Many drug-possession arrests are made based on results from faulty drug-testing kits
Daniel Rushing was arrested in Florida in December 2015 after police officers claimed to find methamphetamine crystals on the floor of his car. Astounded, the 64-year-old Rushing looked at the substance to realize it was crumbs from the glazed doughnut he’d eaten in his car earlier that week. According to NPR, Rushing attempted to explain the mix-up—he gets a Krispy Kreme doughnut every other Wednesday—but officers didn’t believe him. Their field-testing kit had marked the crumbs as testing positive for methamphetamine, and Rushing was taken to jail.
Shelby Riggs-Hopkins, the officer who made the arrest, was on alert after she saw Rushing’s concealed weapons permit in his wallet. Riggs-Hopkins wrote in her report, published by the Orlando Sentinel, that she then noticed “rock-like substance” on the car’s floor near Rushing’s feet.
"I recognized through my eleven years of training and experience as a law enforcement officer the substance to be some sort of narcotic," Riggs-Hopkins wrote in her report.
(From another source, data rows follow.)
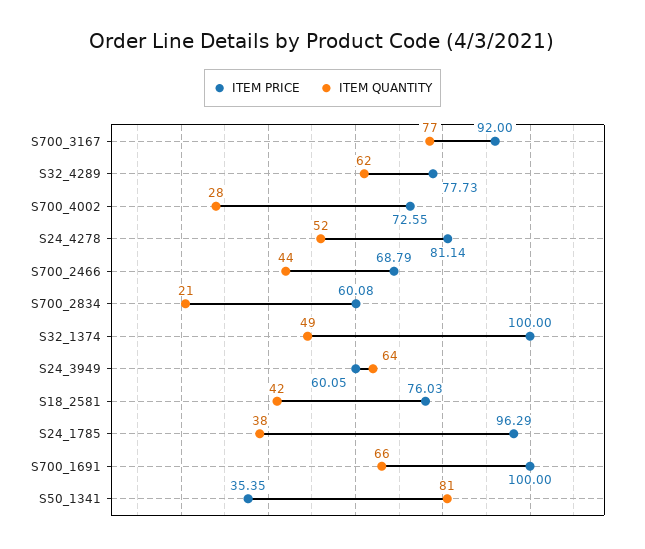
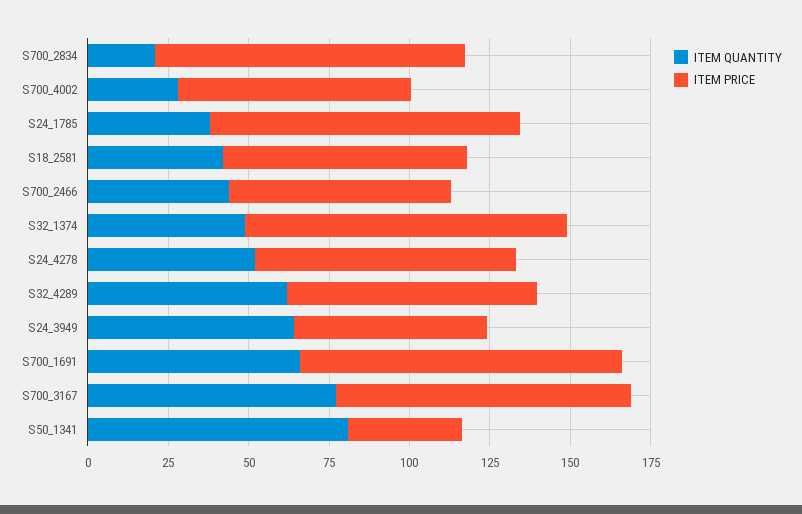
ITEM PRICE, S700_2834: 60.08 -> 95

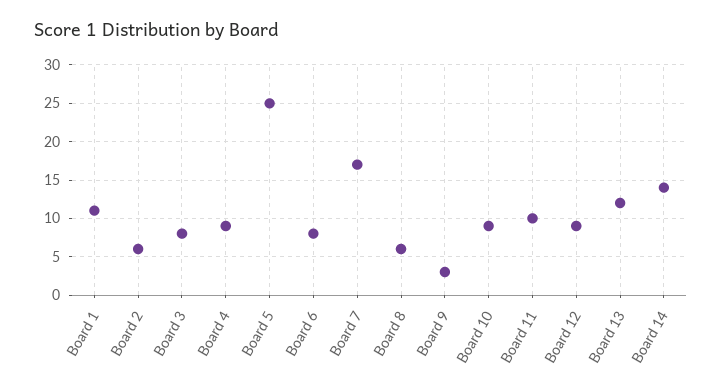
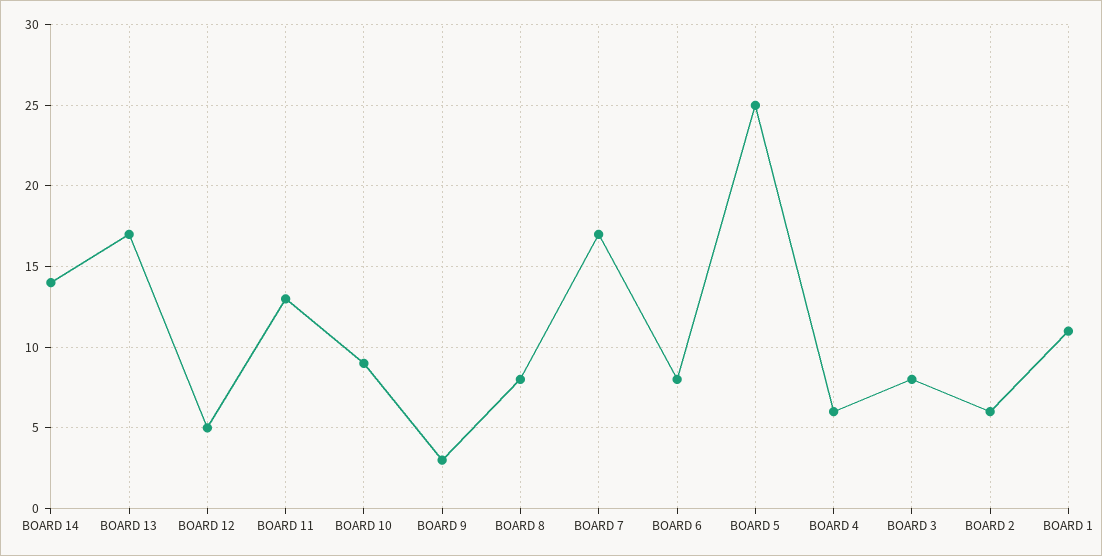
Board 4: 9 -> 6
Board 8: 6 -> 8
Board 11: 10 -> 13
Board 12: 9 -> 5
Board 13: 12 -> 17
After the glaze tested positively twice for methamphetamine, the officers arrested Rushing. Following Rushing’s arrest, the crumbs were sent to the Florida Department of Law Enforcement for further testing and found to be nothing more than flecks of glaze. But that wasn’t until well after Rushing spent time in jail.
“I called my wife to tell her what happened, and the guy next to me waiting for the phone started to laugh,” Rushing told NPR. “He said, 'This is crazy. I think you got a real good lawsuit here.'"
A real good lawsuit indeed. After considering data from a New York Times and ProPublica investigation that found that thousands of arrests on drug possession charges are made based on results from these often faulty drug-testing kits, Rushing told NPR that although the charges against him were dropped, he still decided to sue the city of Orlando. He recently settled his lawsuit for $37,500. Needless to say, he now has enough money for a weekly Krispy Kreme fix—though he probably won’t rush to eat them in his car.